| Task requirements |
List each line in the data below that contains the word "Observed".

| Extracted material |
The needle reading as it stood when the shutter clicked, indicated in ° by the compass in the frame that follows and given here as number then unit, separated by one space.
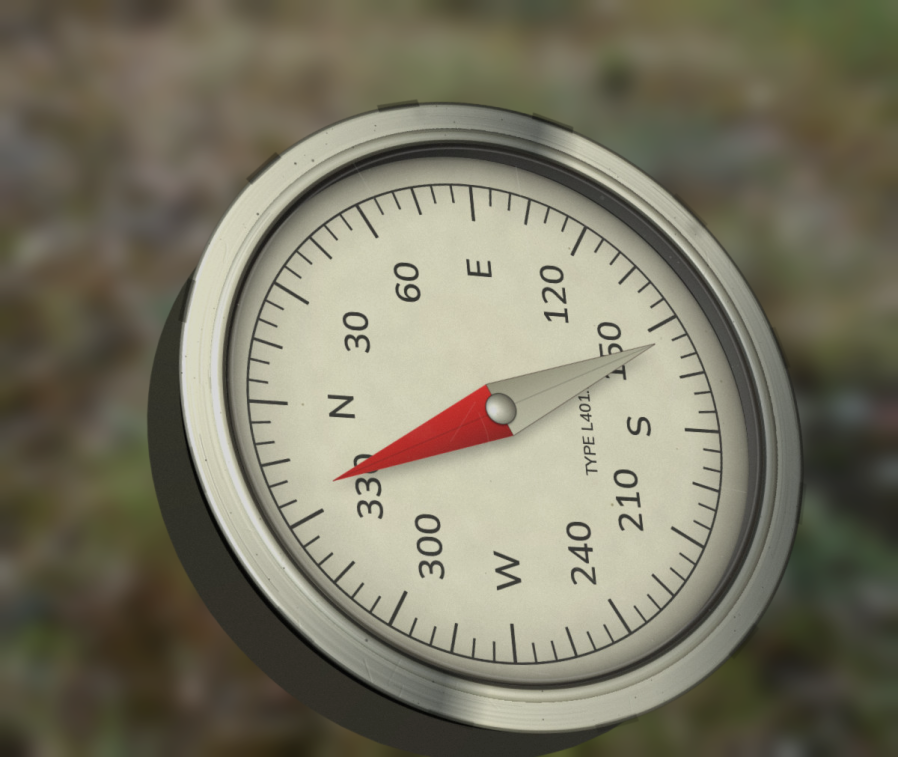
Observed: 335 °
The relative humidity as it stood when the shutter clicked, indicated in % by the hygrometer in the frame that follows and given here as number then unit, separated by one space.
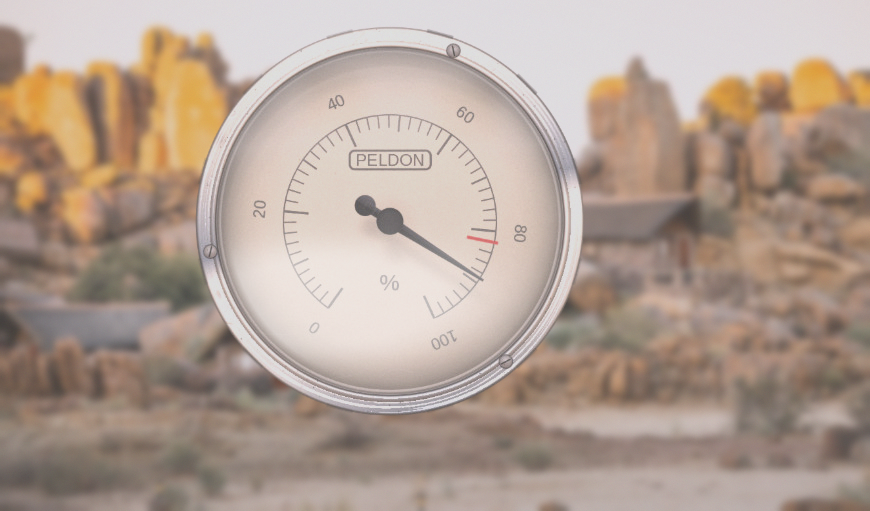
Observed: 89 %
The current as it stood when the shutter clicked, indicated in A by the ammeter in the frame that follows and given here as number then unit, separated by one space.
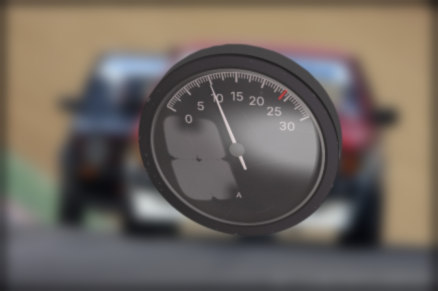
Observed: 10 A
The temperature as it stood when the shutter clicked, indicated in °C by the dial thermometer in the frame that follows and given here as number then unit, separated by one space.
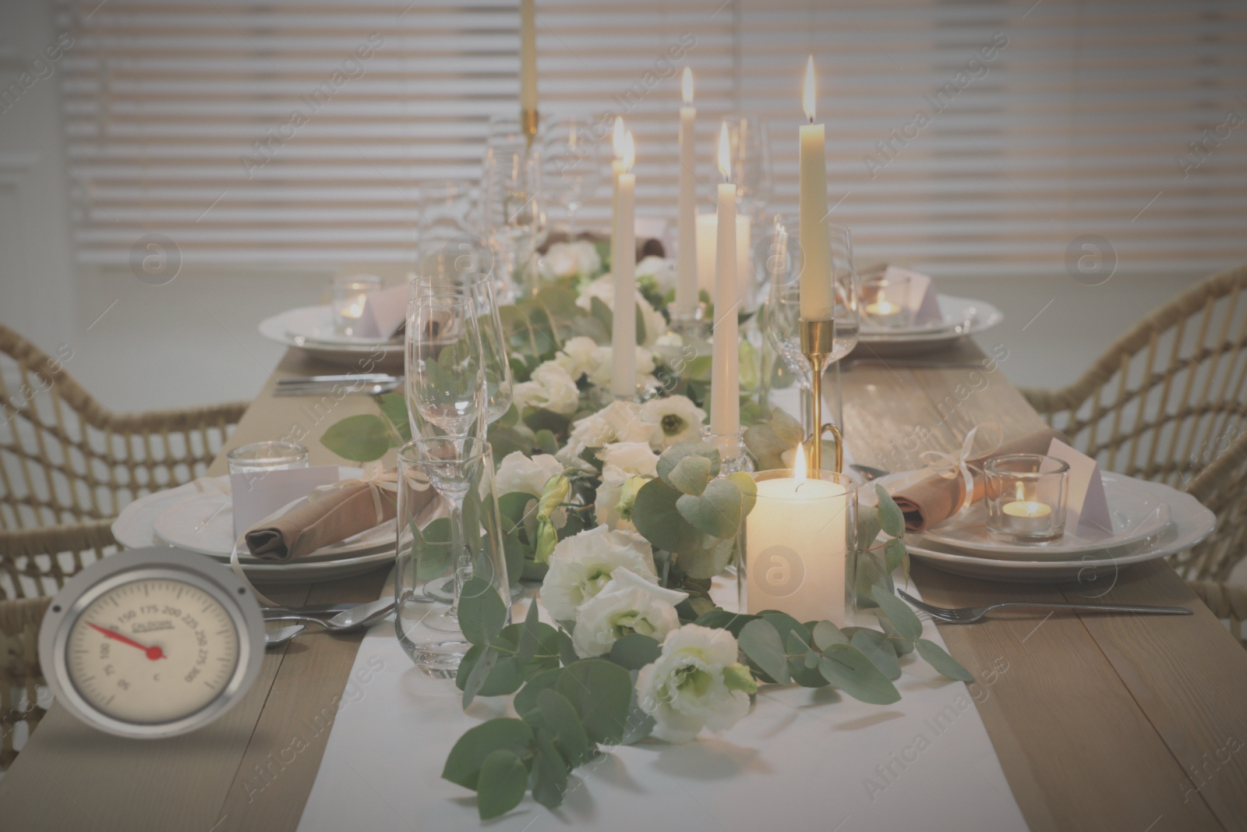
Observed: 125 °C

| Response below |
Observed: 335 °
Observed: 89 %
Observed: 10 A
Observed: 125 °C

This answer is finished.